# Lights on your Bobcat



## sqkcrk (Dec 10, 2005)

How many of you guys have special lights, or modified lights, on your skidsteer loader for working in the dark. Are there really lights which bees don't come at you like they do w/ white light? I put red gel over my Bobcat lights, but still get bees coming at me. Maybe not as bad as if they were still white. Would orange be better? A friend had some lights mounted low on the face of his machine, behind the headboard, so the edge of the truck would be illuminated. Anybody else do something like that? What about on top of the cab?

I don't like working in the dark, but sometimes one can help doing so. How do you handle the dark?


----------



## jim lyon (Feb 19, 2006)

We use amber. They still fly at them some but not too bad. I read a study someone did once that said amber was a bit more difficult for bees to see than red. It also helps a lot not to wear white clothing at night.


----------



## sqkcrk (Dec 10, 2005)

I'm thinking that since bees can't see red, maybe the white light behind the gel still shines through. I don't know.


----------



## dbest (Aug 9, 2005)

I use Red LED Tail lights in the 4" rubber tractor housings. You can wire the tail and brake lights to different switches so you have brights and dims. I think I have around 10 or 11 mounted on the mast. I have one all the way at the bottom so I can see my forks when they're down.


----------



## BeeTech (Mar 19, 2012)

Maybe if you used a LED based light where only red light is produced rather than a white light filtered down to red. Perhaps a one of those red LED stoplights (maybe with a difuser to spread the beam).
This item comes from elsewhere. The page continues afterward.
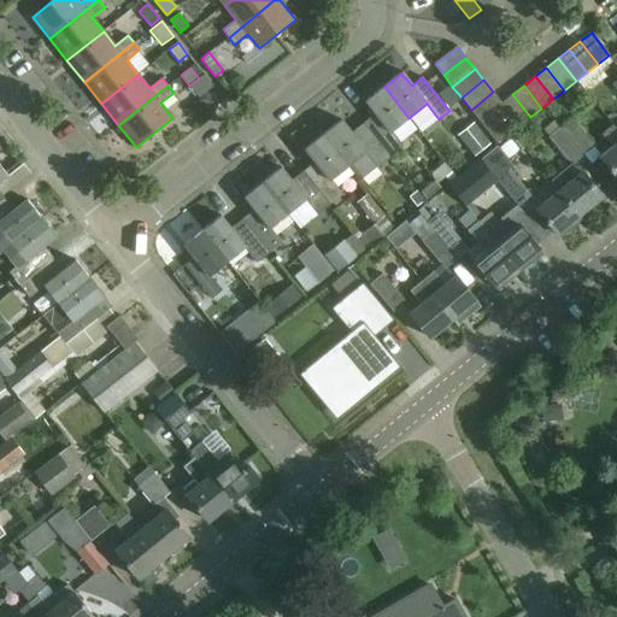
[(409,118),(385,87),(365,103),(375,115),(365,122),(392,156),(404,147),(392,131),(409,118)]
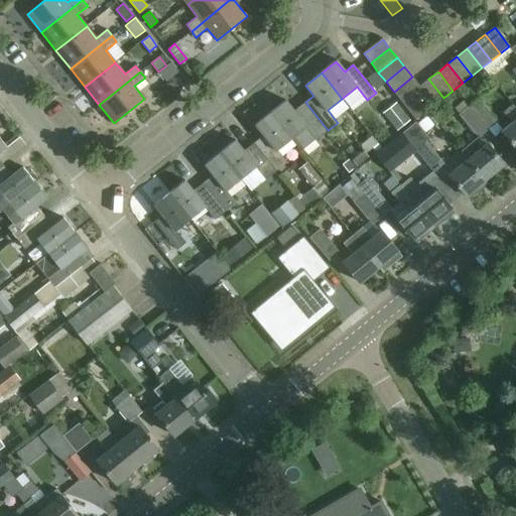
[(419,86),(412,77),(394,92),(400,101),(419,86)]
You could also try an LED amber from a stoplight also.


----------



## AstroZomBEE (Aug 1, 2006)

We use amber, but we wire it into the left trigger control on our bobcats. that way the lights are normally off and only turn them on for a second or two to see when you are picking up or setting a pallet down, and just normally run around by moonlight.


----------



## BMAC (Jun 23, 2009)

dbest said:


> I have one all the way at the bottom so I can see my forks when they're down.


I have been considering placing lights on the lower part of my forks for my skidsteer just for the purpose of seeing fork tips at night time. I usually have another person spotting me when loading/unloading semis but my spotter can never get it right about my fork tips. Its good to see someone has actually done and apparently likes what I was thinking about doing. Maybe a nice little project today as I wait for customers to come buy NUCs.


----------



## tommyt (Aug 7, 2010)

Has anyone tried those light sticks the type you shake and break


----------



## Skinner Apiaries (Sep 1, 2009)

Ive got some regular off road lights mounted low on my bobcat so I can see the forks when Im loading and unloading, started burning fuses out after a year, and have just left them disconnected.


----------



## dbest (Aug 9, 2005)

Skinner Apiaries said:


> Ive got some regular off road lights mounted low on my bobcat so I can see the forks when Im loading and unloading, started burning fuses out after a year, and have just left them disconnected.


Sounds like you need a relay!


----------



## Skinner Apiaries (Sep 1, 2009)

dennie, its always diy, i need to get it put in by someone that knows what theyre doin


----------



## Mtn. Bee (Nov 10, 2009)

I was told by a few old commercial beeks to go with amber and mount them low by the forks to pull the bees down and away from operator as much as possible!
Just bought some switches and elec. supplies the other day to get my skid steer set up, but didn't buy the lights yet as the store I was at didn't have much for options.


----------



## Tim Stewart (Jul 19, 2009)

At least paint your forks white. 

Tim


----------